I was breathing heavily as I left the infirmary; as I passed, the figures in the walls seemed to heave as well. Irrelevant images kept offering themselves to me: shapes of light, of air; voices, voices everywhere, light touches on the back of my neck. Some of the voices were real: the crew of the rescue mission, still three million miles away. I ignored them, faces, voices, all.

I came to myself at the end of yet another corridor. My heart had broken loose in my chest. Breath was hard to draw. I stood at a small, blank door and felt myself afraid: it frightened me to find that I could still feel fear.

With a gesture that might have been a supplication, I opened the door. A longer passageway the floor dull and solid, with marks in the frost of something dragged. A final door, a small room, a single crate.
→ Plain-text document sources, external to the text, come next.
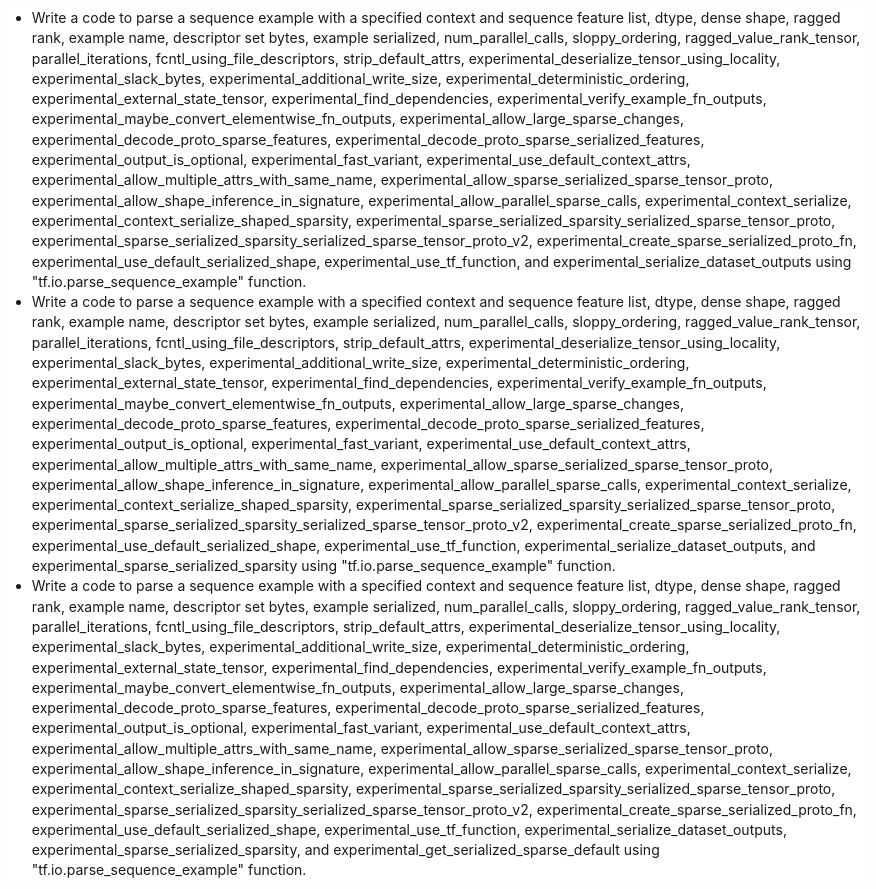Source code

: - Write a code to parse a sequence example with a specified context and sequence feature list, dtype, dense shape, ragged rank, example name, descriptor set bytes, example serialized, num_parallel_calls, sloppy_ordering, ragged_value_rank_tensor, parallel_iterations, fcntl_using_file_descriptors, strip_default_attrs, experimental_deserialize_tensor_using_locality, experimental_slack_bytes, experimental_additional_write_size, experimental_deterministic_ordering, experimental_external_state_tensor, experimental_find_dependencies, experimental_verify_example_fn_outputs, experimental_maybe_convert_elementwise_fn_outputs, experimental_allow_large_sparse_changes, experimental_decode_proto_sparse_features, experimental_decode_proto_sparse_serialized_features, experimental_output_is_optional, experimental_fast_variant, experimental_use_default_context_attrs, experimental_allow_multiple_attrs_with_same_name, experimental_allow_sparse_serialized_sparse_tensor_proto, experimental_allow_shape_inference_in_signature, experimental_allow_parallel_sparse_calls, experimental_context_serialize, experimental_context_serialize_shaped_sparsity, experimental_sparse_serialized_sparsity_serialized_sparse_tensor_proto, experimental_sparse_serialized_sparsity_serialized_sparse_tensor_proto_v2, experimental_create_sparse_serialized_proto_fn, experimental_use_default_serialized_shape, experimental_use_tf_function, and experimental_serialize_dataset_outputs using "tf.io.parse_sequence_example" function.
- Write a code to parse a sequence example with a specified context and sequence feature list, dtype, dense shape, ragged rank, example name, descriptor set bytes, example serialized, num_parallel_calls, sloppy_ordering, ragged_value_rank_tensor, parallel_iterations, fcntl_using_file_descriptors, strip_default_attrs, experimental_deserialize_tensor_using_locality, experimental_slack_bytes, experimental_additional_write_size, experimental_deterministic_ordering, experimental_external_state_tensor, experimental_find_dependencies, experimental_verify_example_fn_outputs, experimental_maybe_convert_elementwise_fn_outputs, experimental_allow_large_sparse_changes, experimental_decode_proto_sparse_features, experimental_decode_proto_sparse_serialized_features, experimental_output_is_optional, experimental_fast_variant, experimental_use_default_context_attrs, experimental_allow_multiple_attrs_with_same_name, experimental_allow_sparse_serialized_sparse_tensor_proto, experimental_allow_shape_inference_in_signature, experimental_allow_parallel_sparse_calls, experimental_context_serialize, experimental_context_serialize_shaped_sparsity, experimental_sparse_serialized_sparsity_serialized_sparse_tensor_proto, experimental_sparse_serialized_sparsity_serialized_sparse_tensor_proto_v2, experimental_create_sparse_serialized_proto_fn, experimental_use_default_serialized_shape, experimental_use_tf_function, experimental_serialize_dataset_outputs, and experimental_sparse_serialized_sparsity using "tf.io.parse_sequence_example" function.
- Write a code to parse a sequence example with a specified context and sequence feature list, dtype, dense shape, ragged rank, example name, descriptor set bytes, example serialized, num_parallel_calls, sloppy_ordering, ragged_value_rank_tensor, parallel_iterations, fcntl_using_file_descriptors, strip_default_attrs, experimental_deserialize_tensor_using_locality, experimental_slack_bytes, experimental_additional_write_size, experimental_deterministic_ordering, experimental_external_state_tensor, experimental_find_dependencies, experimental_verify_example_fn_outputs, experimental_maybe_convert_elementwise_fn_outputs, experimental_allow_large_sparse_changes, experimental_decode_proto_sparse_features, experimental_decode_proto_sparse_serialized_features, experimental_output_is_optional, experimental_fast_variant, experimental_use_default_context_attrs, experimental_allow_multiple_attrs_with_same_name, experimental_allow_sparse_serialized_sparse_tensor_proto, experimental_allow_shape_inference_in_signature, experimental_allow_parallel_sparse_calls, experimental_context_serialize, experimental_context_serialize_shaped_sparsity, experimental_sparse_serialized_sparsity_serialized_sparse_tensor_proto, experimental_sparse_serialized_sparsity_serialized_sparse_tensor_proto_v2, experimental_create_sparse_serialized_proto_fn, experimental_use_default_serialized_shape, experimental_use_tf_function, experimental_serialize_dataset_outputs, experimental_sparse_serialized_sparsity, and experimental_get_serialized_sparse_default using "tf.io.parse_sequence_example" function.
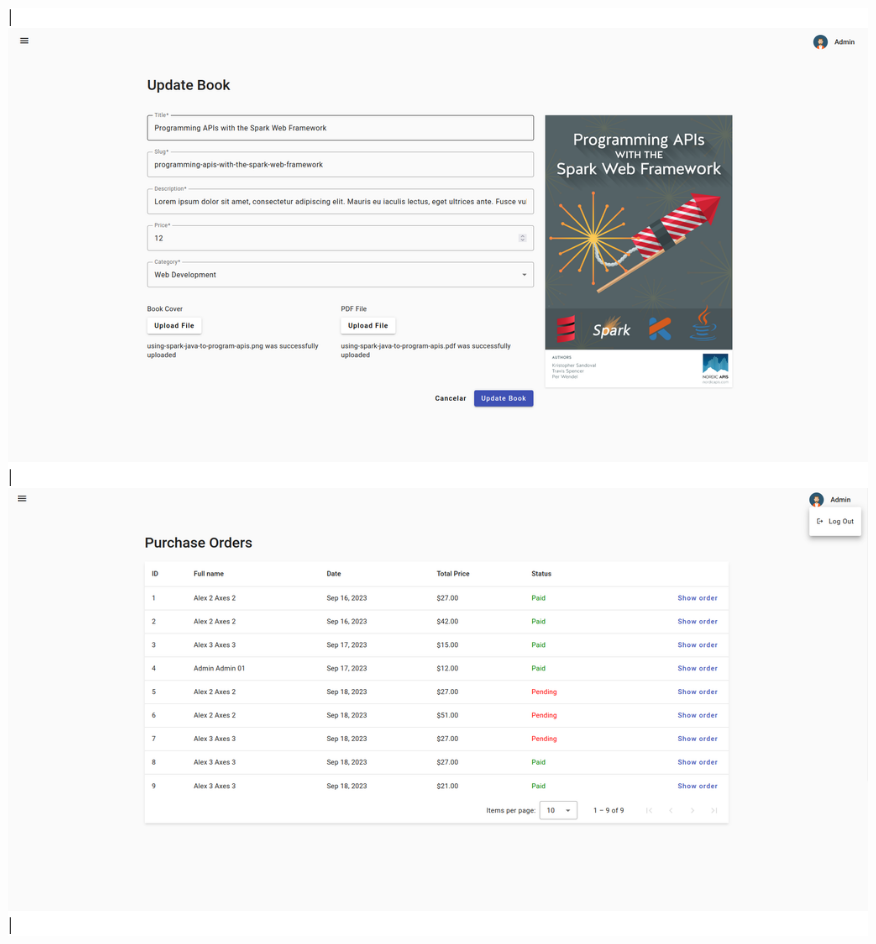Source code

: | <img width="1604" src=".screenshots/admin-savebook.png"> | <img width="1604" src=".screenshots/admin-orders.png"> |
When I thumbed the latch it let out a gasp that filled the room.

The body lay as I had left it. Cold: the features marble, the eyes, half-open, ice.

I had tried to compose them, her lips. There had been an expression I did not want to remember.

Hadn’t there been?

I could not recall.

And gazing on what death had made of her, I realized that there is always worse to come.

I could not remember her. I remembered only pain, worse than the flaying cold, worse than everything until this moment. I gazed upon the marble shape that had at one time graven itself on my own flesh, and though the emptiness seemed to draw my entrails out when I gazed upon her features I remembered nothing.

This was what was taken from me. This was what I had lost here in Eleusis. This was what I could never find again no matter how far I pursued her. Everything of our lives together, gone. Only emptiness cutting into everything. I faltered, I fell, but the cold shape in the coffin refused me.

In another time, another place, I might have dragged the body-from its coffin, carried it back to the infirmary, tried to warm it, tried to shock life back into it, tried everything again.

Time is running out. I have no time left for empty gestures.

I left the crate as I had found it, swinging back the lid until it rested lightly on its frame. I could not bring myself to latch it, knowing how the sound would fall in that small room. I left the lid unlatched, and without looking back I made my way here to this room with the bed that I cannot bear to look at. Though the gauze trails red over the keys and tangles with them I have been hours here setting down what I know, thinking this might be the gesture I can make.